Mersin denildiğinde ilk akla gelen tatlardan olan cezerye, havucun uzun ve zahmetli bir dizi işlemden geçmesinin ardından sofralardaki yerini alıyor.
AA muhabirinin derlediği bilgiye göre, adı kentle özdeşleşen ”cezerye”, adını Arapça’da havuç anlamına gelen ”cezer”den alıyor. Havucun ”cezerye” olarak, sofralara ulaşması ise hiç de kolay olmuyor. Yaklaşık 1,5 günlük mesai gerektiren cezeryenin yapımı, havuçların itinayla seçilmesiyle başlıyor. Cezerye üreticileri tatlının ham maddesi olan havucu, ”kazık” diye tabir edilen orta bölümündeki sarı kısmın yumuşak olması nedeniyle Konya’dan satın alıyor.

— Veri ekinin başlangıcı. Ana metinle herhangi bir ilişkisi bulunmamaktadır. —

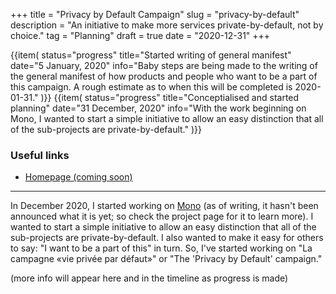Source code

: +++
title = "Privacy by Default Campaign"
slug = "privacy-by-default"
description = "An initiative to make more services private-by-default, not by choice."
tag = "Planning"
draft = true
date = "2020-12-31"
+++

<section id="timeline">
  {{item(
    status="progress"
    title="Started writing of general manifest"
    date="5 January, 2020"
    info="Baby steps are being made to the writing of the general manifest of how products and people who want to be a part of this campaign. A rough estimate as to when this will be completed is 2020-01-31."
  )}}
  {{item(
    status="progress"
    title="Conceptialised and started planning"
    date="31 December, 2020"
    info="With the work beginning on Mono, I wanted to start a simple initiative to allow an easy distinction that all of the sub-projects are private-by-default."
  )}}
</section>

### Useful links
- [Homepage (coming soon)](https://privacybydefault.doamatto.xyz)

---

In December 2020, I started working on [Mono](/projects/mono) (as of writing, it hasn't been announced what it is yet; so check the project page for it to learn more). I wanted to start a simple initiative to allow an easy distinction that all of the sub-projects are private-by-default. I also wanted to make it easy for others to say: "I want to be a part of this" in turn. So, I've started working on "La campagne «vie privée par défaut»" or "The 'Privacy by Default' campaign."

(more info will appear here and in the timeline as progress is made)
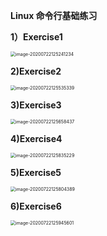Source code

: **Linux 命令行基础练习**

**1）Exercise1**

<img src="/Users/freywang/Library/Application Support/typora-user-images/image-20200722125241234.png" alt="image-20200722125241234" style="zoom:50%;" />



**2)Exercise2**

<img src="/Users/freywang/Library/Application Support/typora-user-images/image-20200722125535339.png" alt="image-20200722125535339" style="zoom:50%;" />



**3)Exercise3**

<img src="/Users/freywang/Library/Application Support/typora-user-images/image-20200722125658437.png" alt="image-20200722125658437" style="zoom:50%;" />



**4)Exercise4**

<img src="/Users/freywang/Library/Application Support/typora-user-images/image-20200722125835229.png" alt="image-20200722125835229" style="zoom:50%;" />



**5)Exercise5**

<img src="/Users/freywang/Library/Application Support/typora-user-images/image-20200722125804389.png" alt="image-20200722125804389" style="zoom:50%;" />



**6)Exercise6**

<img src="/Users/freywang/Library/Application Support/typora-user-images/image-20200722125945601.png" alt="image-20200722125945601" style="zoom:50%;" />

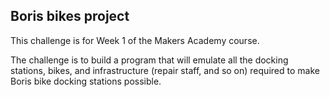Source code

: ## Boris bikes project

This challenge is for Week 1 of the Makers Academy course.

The challenge is to build a program that will emulate all the docking stations, bikes, and infrastructure (repair staff, and so on) required to make Boris bike docking stations possible.

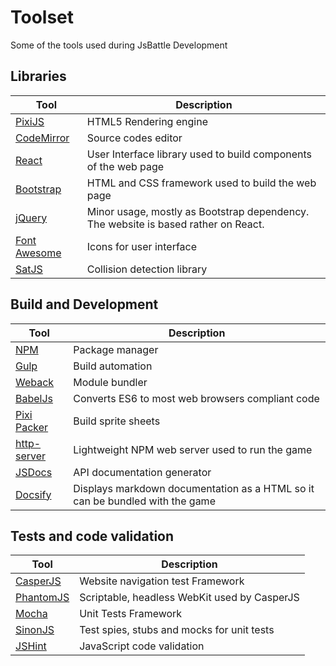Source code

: 
# Toolset

Some of the tools used during JsBattle Development

## Libraries

Tool                                                 | Description
-----------------------------------------------------|-----------------------------------------
[PixiJS](http://www.pixijs.com/)                     | HTML5 Rendering engine
[CodeMirror](https://codemirror.net/)                | Source codes editor
[React](https://facebook.github.io/react/)           | User Interface library used to build components of the web page
[Bootstrap](http://getbootstrap.com/)                | HTML and CSS framework used to build the web page
[jQuery](https://jquery.com/)                        | Minor usage, mostly as Bootstrap dependency. The website is based rather on React.
[Font Awesome](http://fontawesome.io/)               | Icons for user interface
[SatJS](https://github.com/jriecken/sat-js)          | Collision detection library

## Build and Development

Tool                                                 | Description
-----------------------------------------------------|-----------------------------------------
[NPM](https://www.npmjs.com/)                        | Package manager
[Gulp](https://gulpjs.com/)                          | Build automation
[Weback](https://webpack.github.io/)                 | Module bundler
[BabelJs](https://babeljs.io/)                       | Converts ES6 to most web browsers compliant code
[Pixi Packer](https://github.com/gamevy/pixi-packer) | Build sprite sheets
[http-server](https://github.com/indexzero/http-server) | Lightweight NPM web server used to run the game
[JSDocs](http://usejsdoc.org/)                       |  API documentation generator
[Docsify](https://docsify.js.org/)                   | Displays markdown documentation as a HTML so it can be bundled with the game


## Tests and code validation

Tool                                                 | Description
-----------------------------------------------------|-----------------------------------------
[CasperJS](http://casperjs.org/)                     | Website navigation test Framework
[PhantomJS](http://phantomjs.org/)                   | Scriptable, headless WebKit used by CasperJS
[Mocha](https://mochajs.org/)                        | Unit Tests Framework
[SinonJS](http://sinonjs.org/)                       | Test spies, stubs and mocks for unit tests
[JSHint](http://jshint.com/)                         | JavaScript code validation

Konya’dan kamyonlarla Mersin’deki fabrikalara getirilen havuçlar, günün ilk ışıklarıyla imalathane bölümlerine taşınıyor. Havuçların iki ucunun kesilmesi ve yıkanmasıyla başlayan lezzet yolculuğu, havuçların sandıklardan buhar makinelerine boşaltılmasıyla devam ediyor.
-105 DERECEDE HAŞLANIYOR-
Burada yaklaşık 1 saat boyunca 105 derece sıcaklıkta haşlanan havuçlar, kazandan çıkarıldıklarında turuncunun en canlı haline bürünmüş oluyor ve bu işlemler havucun cezerye olma yolundaki ilk adımları olarak nitelendiriliyor.
Haşlanan havuçlar daha sonra bantlar aracılığıyla kıyma makinelerine gönderiliyor. Burada mesleğe yıllarını vermiş ustaların sopa yardımıyla kıyma makinesinden geçirdiği havuçlar, dev kazanlarda 85 derecede 1 saat pişirilerek marmelat haline getiriliyor.
Cezerye olmak için yolculuklarının yarısını tamamlayan havuçlar, bu kez de bir başka kazana alınarak toz şeker, glikoz, su ve isteğe göre ceviz, fındık veya fıstıkla harmanlanıyor. Oluşan karışım tablalara boşaltılarak, merdane yardımıyla düzleştiriliyor ve sterilliğini korunması için poşete sarılıyor.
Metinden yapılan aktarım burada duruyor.